Exact transcription of the data below is required, without the images.
======== SUPPLIED DATA
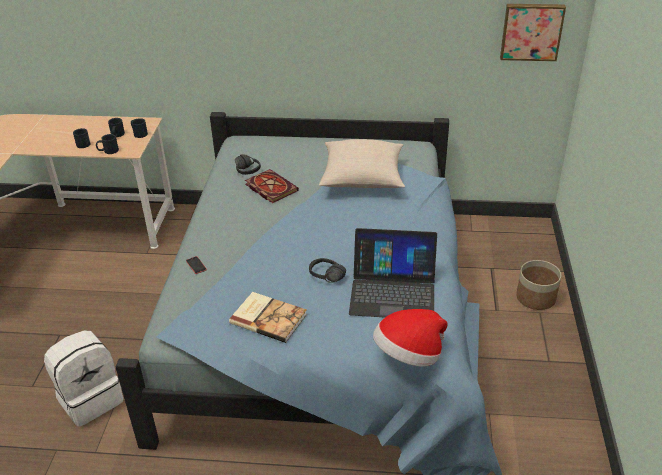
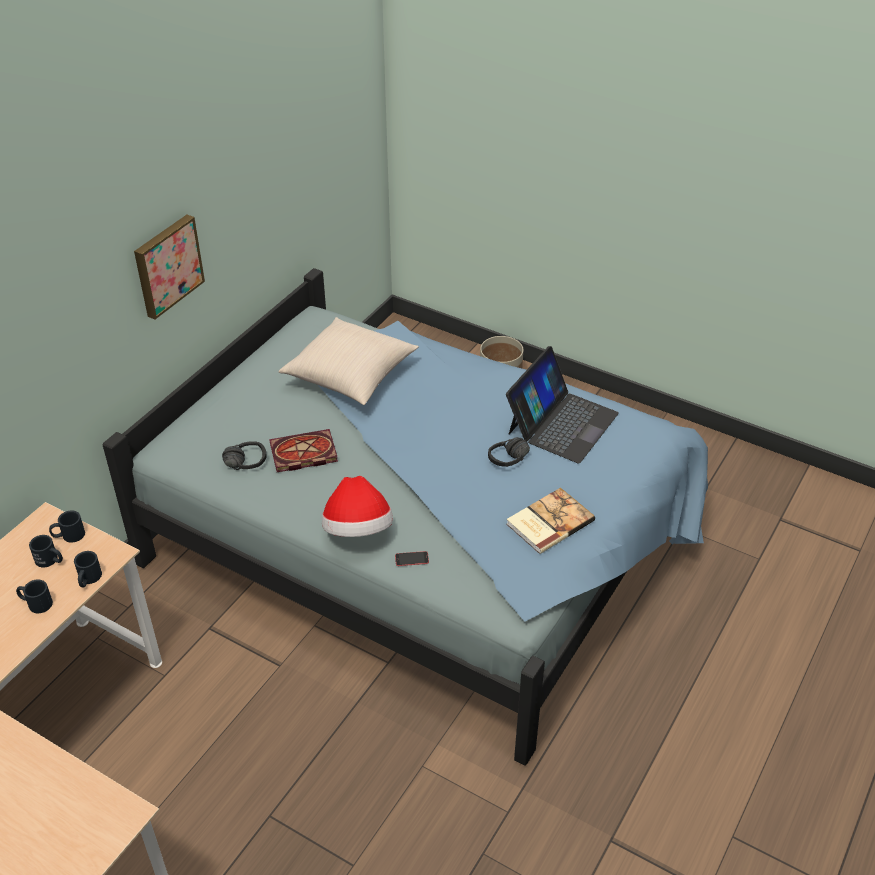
camera: 65 degrees left, 5 degrees up
(90, 399) = (418, 800): white backpack -> none
(409, 355) = (655, 445): hat -> hat (358, 530)
(531, 31) = (351, 127): picture -> picture (167, 265)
================
## RESULT OF THIS TASK
camera: 65 degrees left, 5 degrees up
(90, 399) = (418, 800): white backpack -> none
(409, 355) = (655, 445): hat -> hat (358, 530)
(531, 31) = (351, 127): picture -> picture (167, 265)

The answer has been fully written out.